Klipgat's limestone cave was formed over millions of years by exposure to the ocean tides.
Klipgat Cave is one of South Africa’s most valuable cultural and historical sites. Once upon a time, when the ocean was some 5km distant from the cave, early humans lived here. It provided everything they needed – shelter from the storms, food from the ocean, and fresh water from a nearby spring.
Klipgat Cave is in the Walker Bay Nature Reserve, just 3km from the quaint fishing village of De Kelders, which the locals claim has the best whale watching in South Africa. The name De Kelders means 'the caves' and there are many limestone caves in the area.
The Walker Bay Nature Reserve stretches along the Atlantic coast from De Kelders to the Hermanus Lagoon and, if you’re feeling energetic, you can follow a 24km-long hiking trail that stretches along the coastline.
The 7km-long Klipgat Trail that takes you to the cave starts at Gansbaai harbour. It's a lovely trail boasting rock pools, stunning ocean views and the rare fynbos of the Cape Floral Kingdom – the smallest of the world's six floral kingdoms.

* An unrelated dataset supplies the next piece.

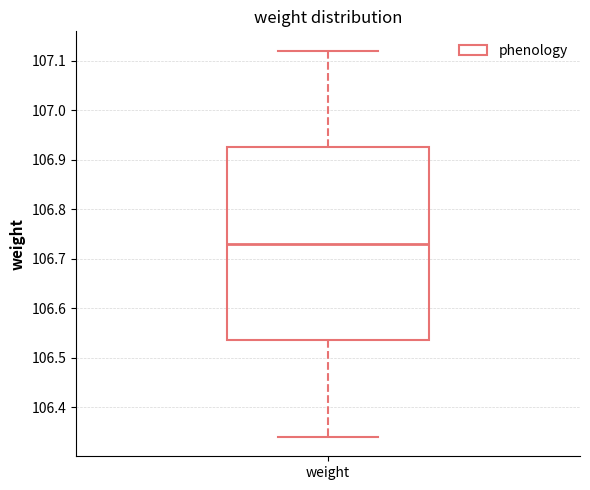

Where is the upper edge of the box for weight on the y-axis? The values are not printed on the chart, so give them approximately, as read against the axis.

106.93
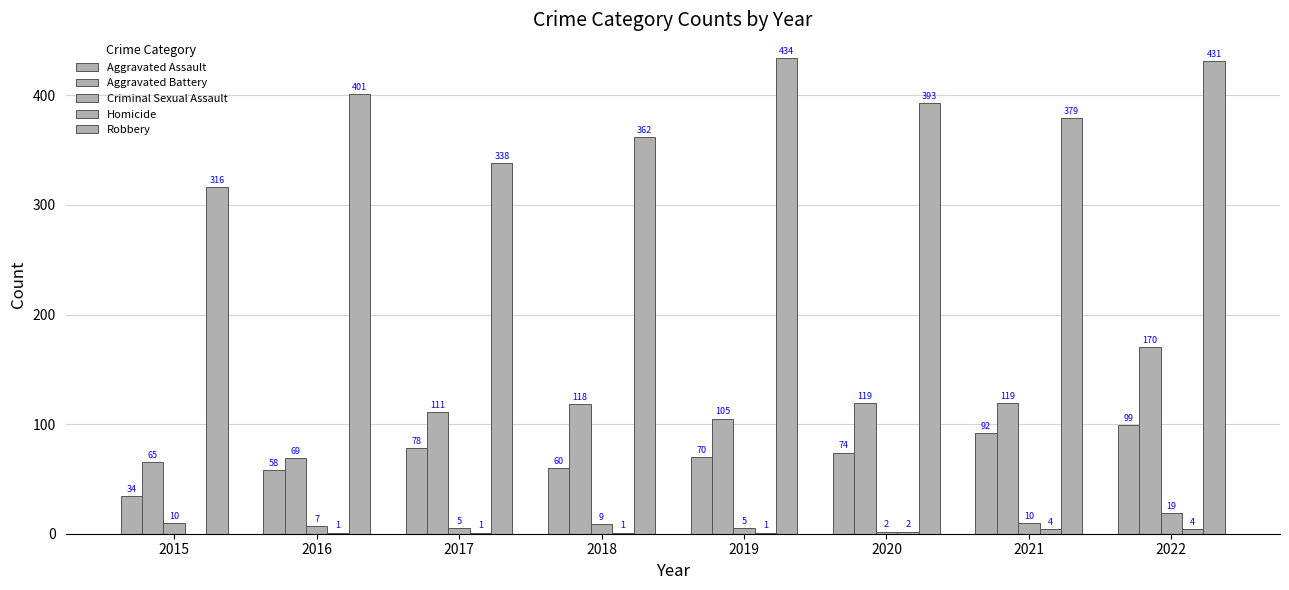

Between 2020 and 2021, which series saw the biggest shift?

Aggravated Assault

If you don't feel like a hike, you can start at Klipgat Cave itself. Climb down the steps and take the viewing boardwalk. Excavations have discovered Stone Age artefacts, tools and human teeth, which give clues to the ways our early ancestors lived and worked.
These Stone Age human remains are among the earliest known Homo sapiens fossils in the world – and they are the most modern looking of ancient human remains. We would definitely recognise them as fellow human beings if we had come upon them as they shucked oysters.
Travel tips & Planning info
Who to contact
Tel: +27 (0) 28 384 1439
How to get here
The Klipgat Cave can be reached from the Walker Bay Nature Reserve entrance in De Kelders.
Around the area
Gansbaai is renowned for its great white sharks and there are a number of shark-cage diving operations in the area. Nearby Dyer Island is home to thousands of endangered African penguins.
Tours to do
Take a boat tour to Dyer Island. You are not allowed to land on the island, but you will see many penguins, seabirds and Cape fur seals. If you're lucky, you may even spot some great white sharks patrolling the waters.
On foot. You need to be steady on your pins and be reasonably fit as there are a lot of steps to climb.
What will it cost
Entrance to the Klipgat Cave is free.
Where to stay
There's loads of accommodation in the area, but if you want some superb whale watching, forget the budget and stay at the Marine hotel, Hermanus, or Birkenhead House.